WHEN YOU BUILD A HOMESITE, WILL HOMEOWNERS’ INSURANCE COVER THE ACREAGE SURROUNDING THE HOUSE?
Raulerson says homeowners insurance will cover your property to an extent, but if you have another structure, such as a barn, on your property, the distance from your home can determine whether it is included in your homeowners’ policy. Most companies’ home insurance policies do not cover an outlying structure more than 150 feet from the home, Raulerson says.
If the land is being used for a business, commercial insurance may be a more fitting option.
“If you’re using the land for your construction, electric or plumbing business, you might have $30,000 worth of materials or more on the property,” he says. Commercial insurance would provide protection if there was a theft, fire, hurricane or other unexpected event.
ARE FLOOD AND FIRE INSURANCE NECESSARY FOR VACANT LAND?
When you own a tract of strictly raw land without a structure on it, Raulerson says he wouldn’t worry about flood or fire insurance. Both flood insurance and fire insurance protect structures like homes and outbuildings, so they would not be needed for vacant land.
Just remember, as your land - and the structures and equipment you use on your land - changes, make sure you reassess your coverage and insure any new assets that could be at risk.
FIND THE RIGHT INSURANCE AGENT FOR RURAL LAND
“Insurance today is so often written with subdivisions in mind,” Raulerson says. “Land is a niche that not every agent is familiar with. Make sure you find the right company and the right agent. Interview the agent and make sure they really understand the risks.”
Look for someone knowledgeable, who understands the unique factors associated with rural land ownership.

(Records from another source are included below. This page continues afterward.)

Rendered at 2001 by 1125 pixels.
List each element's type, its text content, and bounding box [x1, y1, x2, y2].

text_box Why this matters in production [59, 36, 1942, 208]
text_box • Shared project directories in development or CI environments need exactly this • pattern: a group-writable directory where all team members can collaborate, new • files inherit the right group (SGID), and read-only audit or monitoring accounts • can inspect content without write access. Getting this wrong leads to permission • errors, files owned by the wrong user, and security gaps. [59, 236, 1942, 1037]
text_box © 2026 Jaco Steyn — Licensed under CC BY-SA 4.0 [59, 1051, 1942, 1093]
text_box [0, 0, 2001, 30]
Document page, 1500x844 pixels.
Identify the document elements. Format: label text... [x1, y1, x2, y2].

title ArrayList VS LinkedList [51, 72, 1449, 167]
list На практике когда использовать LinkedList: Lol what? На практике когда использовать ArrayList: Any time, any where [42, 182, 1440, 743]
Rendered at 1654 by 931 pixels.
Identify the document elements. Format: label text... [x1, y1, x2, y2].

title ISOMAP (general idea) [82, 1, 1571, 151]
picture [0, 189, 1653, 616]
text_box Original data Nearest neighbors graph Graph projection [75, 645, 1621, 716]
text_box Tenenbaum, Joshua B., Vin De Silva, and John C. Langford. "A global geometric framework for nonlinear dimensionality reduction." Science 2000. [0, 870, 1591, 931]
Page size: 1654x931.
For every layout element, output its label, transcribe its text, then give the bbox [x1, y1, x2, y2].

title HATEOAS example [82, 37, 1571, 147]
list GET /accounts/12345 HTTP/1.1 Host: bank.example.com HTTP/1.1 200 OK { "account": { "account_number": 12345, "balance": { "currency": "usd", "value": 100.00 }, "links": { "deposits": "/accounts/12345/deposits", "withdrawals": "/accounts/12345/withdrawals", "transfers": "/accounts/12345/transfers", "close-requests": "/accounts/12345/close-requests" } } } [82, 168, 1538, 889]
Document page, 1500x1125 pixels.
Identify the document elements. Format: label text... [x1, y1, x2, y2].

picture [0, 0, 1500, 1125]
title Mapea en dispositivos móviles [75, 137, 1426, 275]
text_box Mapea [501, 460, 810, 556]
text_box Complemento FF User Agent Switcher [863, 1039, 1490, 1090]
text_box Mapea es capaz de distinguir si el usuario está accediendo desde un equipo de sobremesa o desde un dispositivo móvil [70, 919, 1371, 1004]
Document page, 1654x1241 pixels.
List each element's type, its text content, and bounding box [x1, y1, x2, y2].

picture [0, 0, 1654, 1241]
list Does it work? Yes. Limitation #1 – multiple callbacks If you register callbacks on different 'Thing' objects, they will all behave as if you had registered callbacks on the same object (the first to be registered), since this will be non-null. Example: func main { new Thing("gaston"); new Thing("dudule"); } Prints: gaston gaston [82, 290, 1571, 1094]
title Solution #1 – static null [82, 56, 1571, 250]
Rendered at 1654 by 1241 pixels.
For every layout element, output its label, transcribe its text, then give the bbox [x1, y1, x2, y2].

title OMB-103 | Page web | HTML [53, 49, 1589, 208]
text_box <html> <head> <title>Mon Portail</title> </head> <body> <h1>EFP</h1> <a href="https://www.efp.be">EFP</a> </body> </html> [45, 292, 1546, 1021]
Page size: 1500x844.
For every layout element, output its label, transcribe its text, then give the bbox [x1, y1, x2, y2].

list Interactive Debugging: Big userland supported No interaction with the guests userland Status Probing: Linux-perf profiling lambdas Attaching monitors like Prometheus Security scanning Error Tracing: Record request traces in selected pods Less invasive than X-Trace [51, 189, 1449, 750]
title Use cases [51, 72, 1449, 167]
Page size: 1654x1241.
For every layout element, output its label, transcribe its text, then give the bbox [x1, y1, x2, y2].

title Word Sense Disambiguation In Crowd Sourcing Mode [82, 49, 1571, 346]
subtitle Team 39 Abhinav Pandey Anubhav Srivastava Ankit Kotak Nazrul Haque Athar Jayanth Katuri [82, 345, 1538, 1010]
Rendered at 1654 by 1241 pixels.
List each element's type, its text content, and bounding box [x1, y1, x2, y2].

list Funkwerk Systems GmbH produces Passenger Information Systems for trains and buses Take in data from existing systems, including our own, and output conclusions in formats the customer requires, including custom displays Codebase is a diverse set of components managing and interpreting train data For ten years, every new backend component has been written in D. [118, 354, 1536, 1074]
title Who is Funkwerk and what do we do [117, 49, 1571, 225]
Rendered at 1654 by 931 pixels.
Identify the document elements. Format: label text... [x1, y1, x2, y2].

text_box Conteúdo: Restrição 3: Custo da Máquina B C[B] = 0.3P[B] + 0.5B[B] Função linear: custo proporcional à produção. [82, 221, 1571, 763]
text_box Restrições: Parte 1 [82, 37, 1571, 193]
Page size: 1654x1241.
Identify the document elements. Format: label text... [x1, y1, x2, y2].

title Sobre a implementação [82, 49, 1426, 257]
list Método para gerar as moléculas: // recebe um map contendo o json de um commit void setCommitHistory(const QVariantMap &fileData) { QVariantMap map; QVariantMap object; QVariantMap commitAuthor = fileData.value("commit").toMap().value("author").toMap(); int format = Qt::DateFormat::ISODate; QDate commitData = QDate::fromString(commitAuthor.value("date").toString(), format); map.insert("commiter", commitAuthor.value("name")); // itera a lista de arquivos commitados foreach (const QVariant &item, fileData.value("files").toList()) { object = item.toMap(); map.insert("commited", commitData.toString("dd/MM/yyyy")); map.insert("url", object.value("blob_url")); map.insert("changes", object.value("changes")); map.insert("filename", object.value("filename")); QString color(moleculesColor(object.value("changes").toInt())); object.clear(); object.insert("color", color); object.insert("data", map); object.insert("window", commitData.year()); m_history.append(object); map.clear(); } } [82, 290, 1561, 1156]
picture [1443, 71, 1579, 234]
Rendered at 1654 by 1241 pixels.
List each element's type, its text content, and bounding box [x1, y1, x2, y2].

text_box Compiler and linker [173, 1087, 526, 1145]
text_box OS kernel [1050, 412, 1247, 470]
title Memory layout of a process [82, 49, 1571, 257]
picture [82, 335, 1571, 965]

Compare prices and coverage to ensure you’re being offered a fair price.
Use a company that has a record of stable finances. Ideally, look for a company with an A.M. Best rating.
“So many insurance companies are all geared around price,” Raulrson says. “That’s important, but you also want to know you have the right coverage, and that your agent will be able to navigate you through risks you might not have thought of.”